-------- Data provided

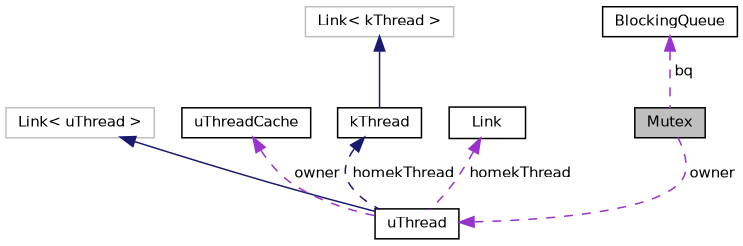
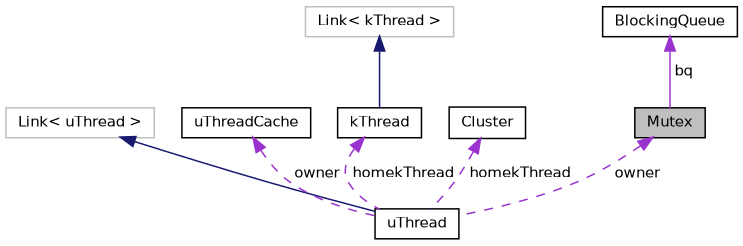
  digraph {
    node [color=black fillcolor=white fontname=Helvetica fontsize=10 shape=record style=filled]
    edge [color=darkorchid3 dir=back fontname=Helvetica fontsize=10 labelfontname=Helvetica labelfontsize=10 style=dashed]
    n1 [fillcolor=grey75 fontcolor=black height=0.2 label=Mutex width=0.4]
    n2 [height=0.2 label=BlockingQueue width=0.4]
    n3 [height=0.2 label=uThread width=0.4]
    n4 [color=grey75 height=0.2 label="Link\< uThread \>" width=0.4]
    n5 [height=0.2 label=uThreadCache width=0.4]
    n6 [height=0.2 label=kThread width=0.4]
    n7 [color=grey75 height=0.2 label="Link\< kThread \>" width=0.4]
-   n8 [height=0.2 label=Link width=0.4]
-   n2 -> n1 [label=" bq"]
-   n3 -> n1 [label=" owner"]
+   n8 [height=0.2 label=Cluster width=0.4]
+   n2 -> n1 [label=" bq" style=solid]
+   n1 -> n3 [label=" owner"]
    n4 -> n3 [color=midnightblue style=solid]
    n5 -> n3 [label=" owner"]
-   n6 -> n3 [color=midnightblue label=" homekThread"]
+   n6 -> n3 [label=" homekThread"]
    n7 -> n6 [color=midnightblue style=solid]
    n8 -> n3 [label=" homekThread"]
  }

----------------

Your objective: Write out the lines from the beginning of the entries through the line containing "n3 [height=0.2 label=uThread width=0.4]", keeping them identical to the original. Leave the pictures out of your answer.

Response below:
  digraph {
    node [color=black fillcolor=white fontname=Helvetica fontsize=10 shape=record style=filled]
    edge [color=darkorchid3 dir=back fontname=Helvetica fontsize=10 labelfontname=Helvetica labelfontsize=10 style=dashed]
    n1 [fillcolor=grey75 fontcolor=black height=0.2 label=Mutex width=0.4]
    n2 [height=0.2 label=BlockingQueue width=0.4]
    n3 [height=0.2 label=uThread width=0.4]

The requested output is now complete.